WHAT IS EXPECTED>
From the entries below, transcribe exactly the lines between the line holding "meet production requirements" and the line holding "The Ultra-Fast Fully", inclusive; skip all other lines.

____________

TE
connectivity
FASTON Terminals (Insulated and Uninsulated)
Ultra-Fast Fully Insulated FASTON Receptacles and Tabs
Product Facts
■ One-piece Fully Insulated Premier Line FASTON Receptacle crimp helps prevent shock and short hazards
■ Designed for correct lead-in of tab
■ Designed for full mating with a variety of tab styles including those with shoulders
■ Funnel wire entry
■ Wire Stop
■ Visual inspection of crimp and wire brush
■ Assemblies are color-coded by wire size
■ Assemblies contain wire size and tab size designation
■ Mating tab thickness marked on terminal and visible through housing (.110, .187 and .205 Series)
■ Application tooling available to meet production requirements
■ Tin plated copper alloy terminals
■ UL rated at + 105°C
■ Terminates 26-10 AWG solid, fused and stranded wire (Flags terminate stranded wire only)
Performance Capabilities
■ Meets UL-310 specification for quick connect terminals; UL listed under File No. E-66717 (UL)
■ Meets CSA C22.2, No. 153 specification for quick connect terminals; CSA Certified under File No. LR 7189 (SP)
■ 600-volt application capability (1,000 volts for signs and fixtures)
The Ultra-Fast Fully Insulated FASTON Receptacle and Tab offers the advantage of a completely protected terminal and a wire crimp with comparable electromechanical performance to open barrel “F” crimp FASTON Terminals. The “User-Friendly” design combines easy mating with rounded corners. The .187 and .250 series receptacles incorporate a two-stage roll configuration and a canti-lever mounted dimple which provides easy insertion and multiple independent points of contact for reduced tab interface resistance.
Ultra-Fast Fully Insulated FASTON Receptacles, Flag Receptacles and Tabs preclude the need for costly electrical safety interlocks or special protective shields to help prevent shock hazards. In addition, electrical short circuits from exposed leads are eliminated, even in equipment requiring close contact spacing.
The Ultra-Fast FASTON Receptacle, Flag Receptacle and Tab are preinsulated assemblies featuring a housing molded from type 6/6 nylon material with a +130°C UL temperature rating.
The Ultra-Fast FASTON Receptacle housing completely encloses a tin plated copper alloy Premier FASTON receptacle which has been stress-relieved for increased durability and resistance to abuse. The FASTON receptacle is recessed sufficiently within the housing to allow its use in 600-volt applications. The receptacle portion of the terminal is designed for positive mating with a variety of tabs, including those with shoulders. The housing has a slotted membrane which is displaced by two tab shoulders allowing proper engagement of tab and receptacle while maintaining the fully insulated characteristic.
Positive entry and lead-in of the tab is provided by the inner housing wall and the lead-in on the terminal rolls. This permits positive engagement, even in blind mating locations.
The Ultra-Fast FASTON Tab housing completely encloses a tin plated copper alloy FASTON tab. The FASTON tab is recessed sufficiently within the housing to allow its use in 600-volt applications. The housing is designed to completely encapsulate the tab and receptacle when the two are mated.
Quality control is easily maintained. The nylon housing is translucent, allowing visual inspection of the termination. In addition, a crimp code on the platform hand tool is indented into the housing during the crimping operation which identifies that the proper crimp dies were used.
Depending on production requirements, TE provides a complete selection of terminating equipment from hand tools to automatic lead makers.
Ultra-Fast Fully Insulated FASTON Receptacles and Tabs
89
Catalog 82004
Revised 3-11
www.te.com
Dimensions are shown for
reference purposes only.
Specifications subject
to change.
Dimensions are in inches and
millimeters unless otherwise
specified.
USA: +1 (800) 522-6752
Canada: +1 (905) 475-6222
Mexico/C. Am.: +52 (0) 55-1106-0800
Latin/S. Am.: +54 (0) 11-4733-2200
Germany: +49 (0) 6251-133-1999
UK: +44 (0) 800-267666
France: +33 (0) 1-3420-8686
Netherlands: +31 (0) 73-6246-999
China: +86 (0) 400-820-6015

____________

ANSWER SECTION>
■ Application tooling available to meet production requirements
■ Tin plated copper alloy terminals
■ UL rated at + 105°C
■ Terminates 26-10 AWG solid, fused and stranded wire (Flags terminate stranded wire only)
Performance Capabilities
■ Meets UL-310 specification for quick connect terminals; UL listed under File No. E-66717 (UL)
■ Meets CSA C22.2, No. 153 specification for quick connect terminals; CSA Certified under File No. LR 7189 (SP)
■ 600-volt application capability (1,000 volts for signs and fixtures)
The Ultra-Fast Fully Insulated FASTON Receptacle and Tab offers the advantage of a completely protected terminal and a wire crimp with comparable electromechanical performance to open barrel “F” crimp FASTON Terminals. The “User-Friendly” design combines easy mating with rounded corners. The .187 and .250 series receptacles incorporate a two-stage roll configuration and a canti-lever mounted dimple which provides easy insertion and multiple independent points of contact for reduced tab interface resistance.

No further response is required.